TAREAS PENDIENTES:
1. Según el texto sobre la tecnología en la escuela, ¿qué dos tecnologías definen a nuestra especie desde mucho antes de la revolución digital?
2. Repite sin cambios el tramo del texto sobre la tecnología en la escuela que va desde "La tecnología en" hasta "llamada revolución digital.".
3. Sigue escribiendo el texto sobre la tecnología en la escuela a partir del punto en que se detiene.

La tecnología en la escuela
El ser humano es
un “ser tecnológico” que aplica de forma práctica su conocimiento y desarrolla
tecnologías al punto tal que muchas de ellas se naturalizan y se invisibilizan.
El lenguaje y la escritura, por caso, son tecnologías que definen a nuestra especie
desde mucho antes que la llamada revolución digital.
La escuela, por
su parte, es una “tecnología organizativa” que funcionó muy bien durante mucho
tiempo, replicando el modelo del sistema productivo de las fábricas. Sin
embargo, los cambios sociales ocurridos desde la segunda mitad del siglo XX
llevaron a un cuestionamiento de su legitimidad y funcionamiento.
Ya es un lugar
común suponer que la educación mejorará con la incorporación de tecnología. Sin
embargo, no debemos perder de vista que, por más que la escuela incorpore
tecnología, finalmente se quedará con aquello que le “sirva”.
En su libro
electrónico Viajes al futuro de la
educación Axel Rivas se pregunta:
¿Por qué triunfaron el pizarrón, el cuaderno de
clases, el libro de texto? ¿Solo porque alguien los inventó o los supo vender
bien al político de turno? No, en cada caso, estas tecnologías se alinearon con
ciertas necesidades profundas del sistema educativo: el método expositivo como
núcleo de la enseñanza en el aula (el pizarrón); la realización de ejercicios
que requería hacer visible y evaluable el trabajo continuo de los alumnos (el
cuaderno); la necesidad de masificar los contenidos curriculares a través de la
implementación de formatos comprensibles y de uso diario (el libro de texto).
Seguramente,
la necesidad de “enseñar a distancia” hará que se incorporen (o que sigamos
incorporando) una serie de herramientas y plataformas digitales que nos permitan
continuar en contacto con nuestros/as estudiantes durante el tiempo en el que
las escuelas estén cerradas. ¿Qué va a pasar con esas herramientas y
plataformas una vez que retornemos a las aulas? ¿Abrazaremos su uso con
entusiasmo, luego de haber experimentado lo que fuimos capaces de hacer con
ellas, o las desecharemos con desprecio, alejando el recuerdo de un período de
excepción?
Para evitar caer tanto en una “fascinación superficial” o
“utópica” como en una negación reaccionaria y “tecnofóbica” respecto de esos
elementos, conviene tener en cuenta que la Tecnología Educativa, en tanto campo
disciplinar, “debe aportar análisis e investigaciones que contribuyan a mejorar
el trabajo de docentes y estudiantes con argumentos y estrategias que permitan
utilizar las nuevas tecnologías de manera eficaz y, en la medida de lo posible,
les aporten bases para innovar en su trabajo” (de Pablos Pons 2009).

EXTRACTO DE DATOS:
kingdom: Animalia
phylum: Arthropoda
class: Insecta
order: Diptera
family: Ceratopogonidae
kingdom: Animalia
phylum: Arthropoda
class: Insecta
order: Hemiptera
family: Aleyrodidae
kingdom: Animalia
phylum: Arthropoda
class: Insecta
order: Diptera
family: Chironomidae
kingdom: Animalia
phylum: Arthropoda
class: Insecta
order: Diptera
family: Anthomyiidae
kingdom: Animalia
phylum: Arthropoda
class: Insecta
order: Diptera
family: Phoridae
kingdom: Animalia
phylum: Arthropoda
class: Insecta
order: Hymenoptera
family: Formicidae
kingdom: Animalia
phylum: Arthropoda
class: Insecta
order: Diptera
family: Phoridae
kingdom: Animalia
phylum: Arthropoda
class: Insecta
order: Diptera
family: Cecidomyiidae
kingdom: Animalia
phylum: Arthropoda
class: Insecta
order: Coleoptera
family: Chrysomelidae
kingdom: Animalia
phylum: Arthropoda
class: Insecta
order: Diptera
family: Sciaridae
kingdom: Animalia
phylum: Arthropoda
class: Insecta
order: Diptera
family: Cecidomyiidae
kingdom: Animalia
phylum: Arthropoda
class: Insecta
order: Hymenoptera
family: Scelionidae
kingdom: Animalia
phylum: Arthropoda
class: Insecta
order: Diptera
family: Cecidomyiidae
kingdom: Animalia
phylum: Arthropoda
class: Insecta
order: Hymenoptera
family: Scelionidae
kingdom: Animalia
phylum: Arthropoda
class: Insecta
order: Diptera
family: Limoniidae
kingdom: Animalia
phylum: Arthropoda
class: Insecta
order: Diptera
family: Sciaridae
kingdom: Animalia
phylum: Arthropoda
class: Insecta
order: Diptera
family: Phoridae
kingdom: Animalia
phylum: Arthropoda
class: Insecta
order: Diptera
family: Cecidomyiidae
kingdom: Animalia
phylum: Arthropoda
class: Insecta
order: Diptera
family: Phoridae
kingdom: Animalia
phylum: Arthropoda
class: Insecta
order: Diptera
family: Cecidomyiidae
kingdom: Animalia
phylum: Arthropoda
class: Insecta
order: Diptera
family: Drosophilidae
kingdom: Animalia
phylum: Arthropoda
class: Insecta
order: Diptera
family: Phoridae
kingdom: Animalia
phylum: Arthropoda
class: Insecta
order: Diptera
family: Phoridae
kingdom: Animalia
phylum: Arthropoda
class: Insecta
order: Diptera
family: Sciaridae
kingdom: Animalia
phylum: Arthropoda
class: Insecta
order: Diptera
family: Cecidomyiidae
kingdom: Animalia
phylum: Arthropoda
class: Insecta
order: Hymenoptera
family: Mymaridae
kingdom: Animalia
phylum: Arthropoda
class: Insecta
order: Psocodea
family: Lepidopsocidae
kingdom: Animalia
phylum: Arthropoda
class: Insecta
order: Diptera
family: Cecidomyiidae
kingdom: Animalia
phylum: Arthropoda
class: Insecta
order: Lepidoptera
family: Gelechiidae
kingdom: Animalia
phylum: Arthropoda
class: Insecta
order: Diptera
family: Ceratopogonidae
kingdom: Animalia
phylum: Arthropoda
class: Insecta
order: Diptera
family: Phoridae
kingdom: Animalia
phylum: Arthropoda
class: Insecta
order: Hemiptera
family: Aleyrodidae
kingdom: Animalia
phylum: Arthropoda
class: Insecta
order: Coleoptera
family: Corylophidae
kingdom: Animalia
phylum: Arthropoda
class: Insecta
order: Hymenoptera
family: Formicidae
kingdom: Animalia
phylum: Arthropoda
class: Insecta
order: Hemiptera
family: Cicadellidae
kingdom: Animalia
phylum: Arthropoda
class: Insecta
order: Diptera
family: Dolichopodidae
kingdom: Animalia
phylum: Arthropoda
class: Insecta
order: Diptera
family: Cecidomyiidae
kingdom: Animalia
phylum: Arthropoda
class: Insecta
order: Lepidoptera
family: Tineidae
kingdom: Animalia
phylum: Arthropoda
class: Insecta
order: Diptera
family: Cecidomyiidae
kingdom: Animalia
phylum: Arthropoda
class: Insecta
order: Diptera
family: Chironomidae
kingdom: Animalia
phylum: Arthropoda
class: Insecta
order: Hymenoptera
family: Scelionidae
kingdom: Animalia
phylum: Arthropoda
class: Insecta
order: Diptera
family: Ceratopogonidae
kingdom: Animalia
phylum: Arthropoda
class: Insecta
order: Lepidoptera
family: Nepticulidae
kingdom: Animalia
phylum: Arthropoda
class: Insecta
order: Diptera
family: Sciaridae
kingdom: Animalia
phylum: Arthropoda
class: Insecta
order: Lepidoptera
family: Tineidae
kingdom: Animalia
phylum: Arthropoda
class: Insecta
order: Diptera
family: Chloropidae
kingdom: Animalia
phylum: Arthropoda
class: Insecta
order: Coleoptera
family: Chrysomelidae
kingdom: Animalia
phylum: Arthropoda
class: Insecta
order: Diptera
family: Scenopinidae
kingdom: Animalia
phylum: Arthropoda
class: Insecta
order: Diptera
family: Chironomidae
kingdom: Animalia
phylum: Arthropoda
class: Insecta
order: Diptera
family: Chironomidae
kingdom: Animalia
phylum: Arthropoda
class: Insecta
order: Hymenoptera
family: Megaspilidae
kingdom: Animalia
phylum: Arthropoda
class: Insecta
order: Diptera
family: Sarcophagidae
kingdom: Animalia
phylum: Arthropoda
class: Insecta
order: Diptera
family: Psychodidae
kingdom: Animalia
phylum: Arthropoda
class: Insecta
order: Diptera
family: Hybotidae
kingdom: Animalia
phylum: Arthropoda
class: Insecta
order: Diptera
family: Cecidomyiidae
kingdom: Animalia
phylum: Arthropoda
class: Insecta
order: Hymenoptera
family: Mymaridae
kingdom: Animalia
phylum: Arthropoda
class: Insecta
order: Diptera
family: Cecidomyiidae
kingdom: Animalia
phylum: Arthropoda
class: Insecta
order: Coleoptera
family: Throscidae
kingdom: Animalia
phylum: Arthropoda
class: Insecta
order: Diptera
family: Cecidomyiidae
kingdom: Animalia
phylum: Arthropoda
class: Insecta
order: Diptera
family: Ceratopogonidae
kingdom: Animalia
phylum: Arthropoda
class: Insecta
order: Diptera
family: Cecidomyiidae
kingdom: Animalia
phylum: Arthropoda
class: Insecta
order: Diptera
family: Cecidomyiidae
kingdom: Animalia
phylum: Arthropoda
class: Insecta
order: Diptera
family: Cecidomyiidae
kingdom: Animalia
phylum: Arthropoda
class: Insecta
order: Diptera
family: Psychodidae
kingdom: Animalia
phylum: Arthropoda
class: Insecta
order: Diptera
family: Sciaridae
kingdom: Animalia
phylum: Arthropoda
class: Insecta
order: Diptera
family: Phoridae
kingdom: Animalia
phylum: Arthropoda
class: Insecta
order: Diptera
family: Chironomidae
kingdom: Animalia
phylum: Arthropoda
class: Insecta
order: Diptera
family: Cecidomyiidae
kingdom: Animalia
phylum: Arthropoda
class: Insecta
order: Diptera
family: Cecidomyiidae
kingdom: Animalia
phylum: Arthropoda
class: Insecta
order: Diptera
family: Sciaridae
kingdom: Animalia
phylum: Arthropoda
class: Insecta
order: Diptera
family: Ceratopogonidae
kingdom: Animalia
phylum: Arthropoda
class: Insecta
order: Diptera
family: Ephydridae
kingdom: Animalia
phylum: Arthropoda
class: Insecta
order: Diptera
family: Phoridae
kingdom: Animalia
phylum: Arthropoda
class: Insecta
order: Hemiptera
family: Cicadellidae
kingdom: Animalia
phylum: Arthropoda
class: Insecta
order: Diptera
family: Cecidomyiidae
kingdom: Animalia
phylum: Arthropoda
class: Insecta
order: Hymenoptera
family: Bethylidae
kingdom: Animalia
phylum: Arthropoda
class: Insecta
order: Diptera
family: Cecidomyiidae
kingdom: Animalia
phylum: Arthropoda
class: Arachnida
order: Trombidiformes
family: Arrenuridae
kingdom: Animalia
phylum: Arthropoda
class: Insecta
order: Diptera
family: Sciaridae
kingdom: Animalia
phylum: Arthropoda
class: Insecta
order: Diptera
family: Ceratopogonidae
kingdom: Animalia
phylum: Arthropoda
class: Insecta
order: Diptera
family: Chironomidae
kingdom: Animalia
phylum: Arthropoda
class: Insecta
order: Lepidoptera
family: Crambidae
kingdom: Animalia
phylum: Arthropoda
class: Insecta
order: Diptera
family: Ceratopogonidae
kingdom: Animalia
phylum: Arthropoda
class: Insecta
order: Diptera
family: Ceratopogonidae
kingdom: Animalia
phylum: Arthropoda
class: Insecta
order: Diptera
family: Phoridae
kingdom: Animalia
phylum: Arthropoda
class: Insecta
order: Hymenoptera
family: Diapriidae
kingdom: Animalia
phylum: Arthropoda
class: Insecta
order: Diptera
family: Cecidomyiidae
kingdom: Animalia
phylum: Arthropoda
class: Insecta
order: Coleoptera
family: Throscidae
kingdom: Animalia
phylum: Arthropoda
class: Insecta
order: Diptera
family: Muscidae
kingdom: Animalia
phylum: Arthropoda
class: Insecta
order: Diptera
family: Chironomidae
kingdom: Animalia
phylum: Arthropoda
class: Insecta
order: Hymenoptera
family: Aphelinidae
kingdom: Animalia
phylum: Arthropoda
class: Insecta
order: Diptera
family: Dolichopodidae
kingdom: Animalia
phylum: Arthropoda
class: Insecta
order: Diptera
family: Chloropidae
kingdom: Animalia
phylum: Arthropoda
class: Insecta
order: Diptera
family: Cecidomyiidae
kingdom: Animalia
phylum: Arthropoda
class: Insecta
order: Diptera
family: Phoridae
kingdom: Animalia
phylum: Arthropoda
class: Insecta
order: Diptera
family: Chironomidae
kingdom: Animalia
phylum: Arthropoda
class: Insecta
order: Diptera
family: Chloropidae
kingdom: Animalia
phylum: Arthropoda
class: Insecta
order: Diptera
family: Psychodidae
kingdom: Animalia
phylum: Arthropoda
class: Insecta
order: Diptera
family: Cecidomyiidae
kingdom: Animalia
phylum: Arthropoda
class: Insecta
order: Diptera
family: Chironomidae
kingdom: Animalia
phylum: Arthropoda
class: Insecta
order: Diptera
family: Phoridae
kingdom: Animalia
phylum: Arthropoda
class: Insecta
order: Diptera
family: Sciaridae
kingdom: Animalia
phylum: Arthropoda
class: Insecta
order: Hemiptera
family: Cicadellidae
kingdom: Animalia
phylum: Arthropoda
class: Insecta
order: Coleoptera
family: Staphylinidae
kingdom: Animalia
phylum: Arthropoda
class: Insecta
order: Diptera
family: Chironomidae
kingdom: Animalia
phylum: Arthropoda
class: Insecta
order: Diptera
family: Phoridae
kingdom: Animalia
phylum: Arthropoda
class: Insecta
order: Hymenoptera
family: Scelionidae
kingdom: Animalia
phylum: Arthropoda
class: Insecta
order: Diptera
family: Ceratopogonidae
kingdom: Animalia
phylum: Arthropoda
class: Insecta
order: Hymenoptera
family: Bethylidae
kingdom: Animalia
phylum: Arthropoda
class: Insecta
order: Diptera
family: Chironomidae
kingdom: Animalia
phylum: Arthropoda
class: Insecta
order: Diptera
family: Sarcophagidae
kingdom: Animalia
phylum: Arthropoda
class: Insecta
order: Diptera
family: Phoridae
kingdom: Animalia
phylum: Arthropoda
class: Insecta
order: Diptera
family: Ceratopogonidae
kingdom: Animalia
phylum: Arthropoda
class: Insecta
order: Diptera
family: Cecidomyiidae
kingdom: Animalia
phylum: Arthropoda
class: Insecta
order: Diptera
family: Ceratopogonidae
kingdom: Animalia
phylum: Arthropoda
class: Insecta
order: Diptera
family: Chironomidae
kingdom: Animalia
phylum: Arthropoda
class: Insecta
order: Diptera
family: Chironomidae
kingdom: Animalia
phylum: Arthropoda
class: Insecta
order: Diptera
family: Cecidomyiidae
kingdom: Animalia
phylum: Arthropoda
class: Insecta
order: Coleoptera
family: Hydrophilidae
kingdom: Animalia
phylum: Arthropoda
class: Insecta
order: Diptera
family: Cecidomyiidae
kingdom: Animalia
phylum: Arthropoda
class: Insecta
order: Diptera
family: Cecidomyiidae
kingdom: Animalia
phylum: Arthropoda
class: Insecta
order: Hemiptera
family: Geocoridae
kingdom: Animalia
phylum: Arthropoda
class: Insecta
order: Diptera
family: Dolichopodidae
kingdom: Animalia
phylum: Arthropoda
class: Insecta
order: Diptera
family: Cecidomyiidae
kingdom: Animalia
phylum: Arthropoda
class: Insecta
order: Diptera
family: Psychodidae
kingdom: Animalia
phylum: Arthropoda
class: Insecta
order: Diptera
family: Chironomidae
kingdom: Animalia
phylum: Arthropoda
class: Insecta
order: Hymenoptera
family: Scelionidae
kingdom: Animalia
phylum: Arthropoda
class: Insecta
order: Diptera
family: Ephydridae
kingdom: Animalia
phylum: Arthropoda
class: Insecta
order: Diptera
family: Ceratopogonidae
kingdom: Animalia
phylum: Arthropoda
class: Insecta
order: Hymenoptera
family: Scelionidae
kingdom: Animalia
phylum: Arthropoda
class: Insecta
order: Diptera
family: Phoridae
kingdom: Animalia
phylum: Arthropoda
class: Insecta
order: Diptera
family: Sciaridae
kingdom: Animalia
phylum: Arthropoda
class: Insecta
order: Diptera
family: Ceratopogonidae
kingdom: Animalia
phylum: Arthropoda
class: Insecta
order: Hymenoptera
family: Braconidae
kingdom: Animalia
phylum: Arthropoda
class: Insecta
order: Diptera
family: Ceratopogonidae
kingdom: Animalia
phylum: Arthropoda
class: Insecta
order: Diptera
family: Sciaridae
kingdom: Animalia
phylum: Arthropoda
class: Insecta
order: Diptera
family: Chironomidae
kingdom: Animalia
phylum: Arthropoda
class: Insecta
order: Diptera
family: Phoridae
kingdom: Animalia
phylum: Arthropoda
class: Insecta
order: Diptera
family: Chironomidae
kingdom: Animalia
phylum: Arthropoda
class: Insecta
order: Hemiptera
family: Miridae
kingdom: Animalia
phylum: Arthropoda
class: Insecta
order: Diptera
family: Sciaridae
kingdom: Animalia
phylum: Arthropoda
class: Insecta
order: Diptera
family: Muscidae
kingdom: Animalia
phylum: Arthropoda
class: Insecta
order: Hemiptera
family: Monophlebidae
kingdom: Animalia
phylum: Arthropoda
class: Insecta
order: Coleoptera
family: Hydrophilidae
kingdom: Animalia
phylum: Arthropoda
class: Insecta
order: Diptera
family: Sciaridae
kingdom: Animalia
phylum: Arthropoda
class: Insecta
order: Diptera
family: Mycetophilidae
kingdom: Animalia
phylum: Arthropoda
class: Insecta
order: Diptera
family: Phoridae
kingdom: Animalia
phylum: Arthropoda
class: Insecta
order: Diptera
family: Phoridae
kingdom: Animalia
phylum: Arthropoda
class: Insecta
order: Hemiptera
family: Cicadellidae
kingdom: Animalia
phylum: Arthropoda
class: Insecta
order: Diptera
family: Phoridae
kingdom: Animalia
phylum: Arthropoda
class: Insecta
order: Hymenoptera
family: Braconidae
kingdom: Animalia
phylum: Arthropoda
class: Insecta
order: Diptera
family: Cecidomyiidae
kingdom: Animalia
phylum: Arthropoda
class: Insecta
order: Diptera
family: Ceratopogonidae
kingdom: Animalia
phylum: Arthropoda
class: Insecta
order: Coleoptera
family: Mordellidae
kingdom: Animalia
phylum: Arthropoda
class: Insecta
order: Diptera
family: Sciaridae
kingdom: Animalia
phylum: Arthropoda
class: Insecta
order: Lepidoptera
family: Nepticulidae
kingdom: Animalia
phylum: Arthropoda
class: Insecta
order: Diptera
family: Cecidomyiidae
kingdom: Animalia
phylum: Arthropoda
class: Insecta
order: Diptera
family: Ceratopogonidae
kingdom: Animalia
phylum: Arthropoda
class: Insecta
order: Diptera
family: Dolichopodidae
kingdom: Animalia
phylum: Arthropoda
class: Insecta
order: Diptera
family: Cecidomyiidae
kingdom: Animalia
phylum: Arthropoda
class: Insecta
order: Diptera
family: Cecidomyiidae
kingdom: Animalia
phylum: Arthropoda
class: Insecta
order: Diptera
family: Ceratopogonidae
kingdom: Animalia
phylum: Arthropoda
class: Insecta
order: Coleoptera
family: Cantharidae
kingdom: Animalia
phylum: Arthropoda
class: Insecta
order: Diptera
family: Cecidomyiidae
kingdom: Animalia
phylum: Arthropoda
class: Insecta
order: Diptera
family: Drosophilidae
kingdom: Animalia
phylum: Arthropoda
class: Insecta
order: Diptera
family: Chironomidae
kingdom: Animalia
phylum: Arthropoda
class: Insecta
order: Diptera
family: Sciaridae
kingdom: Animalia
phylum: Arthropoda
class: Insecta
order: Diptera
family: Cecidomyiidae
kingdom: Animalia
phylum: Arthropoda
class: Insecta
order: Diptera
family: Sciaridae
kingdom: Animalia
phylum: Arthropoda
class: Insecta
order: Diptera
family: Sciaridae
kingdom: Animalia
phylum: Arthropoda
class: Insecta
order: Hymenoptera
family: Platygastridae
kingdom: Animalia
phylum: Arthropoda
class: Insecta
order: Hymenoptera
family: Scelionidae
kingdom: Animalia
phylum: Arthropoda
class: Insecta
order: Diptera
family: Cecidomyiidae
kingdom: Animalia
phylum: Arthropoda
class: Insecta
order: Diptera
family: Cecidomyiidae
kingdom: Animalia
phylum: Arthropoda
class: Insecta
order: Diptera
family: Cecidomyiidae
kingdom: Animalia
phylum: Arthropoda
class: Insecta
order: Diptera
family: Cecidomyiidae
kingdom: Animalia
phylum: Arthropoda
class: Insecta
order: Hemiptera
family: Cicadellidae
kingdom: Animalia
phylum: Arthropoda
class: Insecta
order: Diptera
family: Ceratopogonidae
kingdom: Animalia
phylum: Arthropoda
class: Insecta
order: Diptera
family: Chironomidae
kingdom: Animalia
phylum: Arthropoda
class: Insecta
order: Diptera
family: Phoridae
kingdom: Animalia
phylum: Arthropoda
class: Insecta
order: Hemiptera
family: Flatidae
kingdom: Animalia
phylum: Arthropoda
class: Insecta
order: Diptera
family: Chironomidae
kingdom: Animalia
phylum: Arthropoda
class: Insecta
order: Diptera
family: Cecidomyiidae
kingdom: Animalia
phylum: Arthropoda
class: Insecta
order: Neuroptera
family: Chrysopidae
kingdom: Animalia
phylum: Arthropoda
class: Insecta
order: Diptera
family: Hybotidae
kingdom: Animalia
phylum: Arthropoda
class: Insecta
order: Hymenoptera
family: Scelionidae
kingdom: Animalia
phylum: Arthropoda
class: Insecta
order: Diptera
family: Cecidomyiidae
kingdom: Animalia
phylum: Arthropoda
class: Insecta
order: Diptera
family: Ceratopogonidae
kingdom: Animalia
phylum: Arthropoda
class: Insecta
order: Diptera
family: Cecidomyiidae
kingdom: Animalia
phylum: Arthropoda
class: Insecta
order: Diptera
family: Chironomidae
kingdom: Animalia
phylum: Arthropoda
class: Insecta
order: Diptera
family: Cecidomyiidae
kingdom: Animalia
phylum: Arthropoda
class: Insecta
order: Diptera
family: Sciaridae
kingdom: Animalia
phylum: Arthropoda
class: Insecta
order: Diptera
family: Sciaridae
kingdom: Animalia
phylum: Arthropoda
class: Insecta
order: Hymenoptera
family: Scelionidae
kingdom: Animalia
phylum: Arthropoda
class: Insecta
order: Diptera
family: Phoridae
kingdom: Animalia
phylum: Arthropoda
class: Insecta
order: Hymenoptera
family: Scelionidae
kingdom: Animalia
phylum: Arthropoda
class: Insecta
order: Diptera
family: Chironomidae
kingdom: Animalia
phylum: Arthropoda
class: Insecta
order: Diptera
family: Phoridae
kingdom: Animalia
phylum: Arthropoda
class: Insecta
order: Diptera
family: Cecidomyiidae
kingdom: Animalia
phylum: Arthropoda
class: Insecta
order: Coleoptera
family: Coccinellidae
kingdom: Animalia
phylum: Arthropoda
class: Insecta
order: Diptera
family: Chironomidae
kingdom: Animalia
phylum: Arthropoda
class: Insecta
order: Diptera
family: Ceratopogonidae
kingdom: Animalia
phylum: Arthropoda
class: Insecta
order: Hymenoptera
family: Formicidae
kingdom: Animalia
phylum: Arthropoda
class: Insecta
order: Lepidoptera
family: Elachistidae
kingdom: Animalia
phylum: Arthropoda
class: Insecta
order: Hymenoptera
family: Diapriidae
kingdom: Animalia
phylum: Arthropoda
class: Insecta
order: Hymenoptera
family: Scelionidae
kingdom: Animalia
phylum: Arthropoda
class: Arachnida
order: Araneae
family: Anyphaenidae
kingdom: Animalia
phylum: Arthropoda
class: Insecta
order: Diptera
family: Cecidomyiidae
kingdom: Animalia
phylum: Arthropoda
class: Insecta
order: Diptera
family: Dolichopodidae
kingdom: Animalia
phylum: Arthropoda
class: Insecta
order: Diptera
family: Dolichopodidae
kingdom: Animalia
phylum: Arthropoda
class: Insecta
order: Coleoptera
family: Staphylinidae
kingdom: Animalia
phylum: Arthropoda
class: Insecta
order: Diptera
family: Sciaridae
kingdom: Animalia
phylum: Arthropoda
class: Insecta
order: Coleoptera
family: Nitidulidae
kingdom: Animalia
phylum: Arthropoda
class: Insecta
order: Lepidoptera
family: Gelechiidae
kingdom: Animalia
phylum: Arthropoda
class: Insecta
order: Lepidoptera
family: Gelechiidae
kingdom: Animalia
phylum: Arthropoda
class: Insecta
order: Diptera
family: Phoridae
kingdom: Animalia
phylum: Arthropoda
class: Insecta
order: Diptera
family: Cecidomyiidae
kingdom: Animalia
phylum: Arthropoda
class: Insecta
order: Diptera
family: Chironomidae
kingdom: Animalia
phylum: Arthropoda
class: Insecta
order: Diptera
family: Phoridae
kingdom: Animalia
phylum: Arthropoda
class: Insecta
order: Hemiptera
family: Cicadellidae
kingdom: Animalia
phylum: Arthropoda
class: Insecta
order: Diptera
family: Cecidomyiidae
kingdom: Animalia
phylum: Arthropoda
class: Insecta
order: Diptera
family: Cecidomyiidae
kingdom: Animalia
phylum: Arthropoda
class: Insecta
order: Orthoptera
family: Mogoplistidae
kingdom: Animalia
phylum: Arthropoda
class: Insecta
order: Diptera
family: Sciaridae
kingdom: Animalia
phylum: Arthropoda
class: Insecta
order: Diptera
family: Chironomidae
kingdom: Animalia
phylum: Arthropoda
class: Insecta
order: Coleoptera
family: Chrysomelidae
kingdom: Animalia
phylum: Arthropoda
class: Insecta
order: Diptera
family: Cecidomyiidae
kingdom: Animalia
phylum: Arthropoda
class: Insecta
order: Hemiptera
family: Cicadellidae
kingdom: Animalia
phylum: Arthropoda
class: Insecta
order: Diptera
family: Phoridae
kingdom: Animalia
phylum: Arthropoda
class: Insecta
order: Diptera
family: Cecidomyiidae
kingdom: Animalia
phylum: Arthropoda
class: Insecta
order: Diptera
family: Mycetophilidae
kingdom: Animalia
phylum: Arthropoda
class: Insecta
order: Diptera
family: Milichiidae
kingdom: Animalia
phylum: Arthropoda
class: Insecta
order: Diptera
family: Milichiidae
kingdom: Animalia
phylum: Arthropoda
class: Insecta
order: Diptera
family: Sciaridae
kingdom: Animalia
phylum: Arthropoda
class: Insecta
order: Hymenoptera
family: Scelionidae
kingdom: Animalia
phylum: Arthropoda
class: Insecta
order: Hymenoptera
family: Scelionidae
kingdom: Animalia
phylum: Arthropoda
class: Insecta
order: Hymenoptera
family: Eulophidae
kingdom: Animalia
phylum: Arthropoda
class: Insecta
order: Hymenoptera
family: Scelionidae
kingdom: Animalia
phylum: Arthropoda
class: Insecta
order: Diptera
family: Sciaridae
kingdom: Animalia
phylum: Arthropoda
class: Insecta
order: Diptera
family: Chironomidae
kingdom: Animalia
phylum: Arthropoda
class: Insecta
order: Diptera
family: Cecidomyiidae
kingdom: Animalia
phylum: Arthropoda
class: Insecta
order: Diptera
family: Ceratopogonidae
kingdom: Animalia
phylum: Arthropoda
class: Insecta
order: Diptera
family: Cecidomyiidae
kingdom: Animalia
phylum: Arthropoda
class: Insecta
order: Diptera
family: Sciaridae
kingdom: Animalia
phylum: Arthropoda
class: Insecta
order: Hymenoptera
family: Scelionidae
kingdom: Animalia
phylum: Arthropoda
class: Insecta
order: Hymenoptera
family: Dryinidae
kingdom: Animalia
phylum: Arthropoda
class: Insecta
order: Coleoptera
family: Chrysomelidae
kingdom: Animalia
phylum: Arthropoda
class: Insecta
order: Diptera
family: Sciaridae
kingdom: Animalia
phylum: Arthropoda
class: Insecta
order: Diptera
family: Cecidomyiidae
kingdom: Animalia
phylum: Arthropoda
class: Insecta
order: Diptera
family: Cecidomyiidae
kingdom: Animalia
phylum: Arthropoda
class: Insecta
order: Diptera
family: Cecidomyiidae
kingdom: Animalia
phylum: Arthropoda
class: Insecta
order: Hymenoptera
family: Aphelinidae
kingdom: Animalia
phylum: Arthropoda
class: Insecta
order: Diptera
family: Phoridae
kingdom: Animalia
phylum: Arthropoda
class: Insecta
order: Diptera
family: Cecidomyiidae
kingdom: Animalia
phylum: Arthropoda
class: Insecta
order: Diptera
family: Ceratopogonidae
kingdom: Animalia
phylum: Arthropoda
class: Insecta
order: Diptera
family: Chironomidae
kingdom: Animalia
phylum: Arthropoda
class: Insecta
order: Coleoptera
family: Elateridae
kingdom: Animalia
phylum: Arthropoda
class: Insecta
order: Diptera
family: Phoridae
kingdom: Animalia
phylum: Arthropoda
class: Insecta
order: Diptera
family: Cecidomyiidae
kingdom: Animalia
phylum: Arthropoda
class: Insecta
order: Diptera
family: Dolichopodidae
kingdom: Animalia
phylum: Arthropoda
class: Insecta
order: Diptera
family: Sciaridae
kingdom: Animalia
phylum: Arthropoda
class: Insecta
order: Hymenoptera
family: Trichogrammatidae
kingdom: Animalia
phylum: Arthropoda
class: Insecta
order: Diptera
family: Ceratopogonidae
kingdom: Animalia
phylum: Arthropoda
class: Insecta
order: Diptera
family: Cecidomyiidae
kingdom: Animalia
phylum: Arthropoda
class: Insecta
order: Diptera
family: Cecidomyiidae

LISTA DE RESPUESTAS:
1. El lenguaje y la escritura.

2.
La tecnología en la escuela
El ser humano es
un “ser tecnológico” que aplica de forma práctica su conocimiento y desarrolla
tecnologías al punto tal que muchas de ellas se naturalizan y se invisibilizan.
El lenguaje y la escritura, por caso, son tecnologías que definen a nuestra especie
desde mucho antes que la llamada revolución digital.

3.
Sin embargo, lo
cierto es que a la tecnología en la escuela se la consideró principalmente más
como un conjunto de recursos y herramientas que como una posibilidad de pensar
la educación desde una nueva perspectiva.
Nuestra mayor
expectativa frente a esta situación tan compleja es que podamos pensar de
manera sincera y comprometida en formas de mejorar y potenciar la enseñanza y
los aprendizajes. Es en este sentido que la tecnología -más allá de ofrecer
maneras eficaces de comunicación a distancia- puede resultarnos inesperadamente
útil.
Jóvenes, tecnología y pedagogía
La
Tecnología Educativa coloca su eje en el conocimiento –en su producción y en su
circulación-, y no en la tecnología por sí misma.
Juan Manuel
Escudero Muñoz (2009) remarca que
las nuevas
tecnologías no generan por sí mismas una verdadera renovación pedagógica. O,
dicho de otro modo, para que una determinada tecnología, medio o herramienta,
llegue a representar una contribución sustantiva a la mejora de la enseñanza y
de la formación, lo que es imprescindible es que los docentes que las utilicen
cuenten con modelos pedagógicos bien armados y justificados para ello.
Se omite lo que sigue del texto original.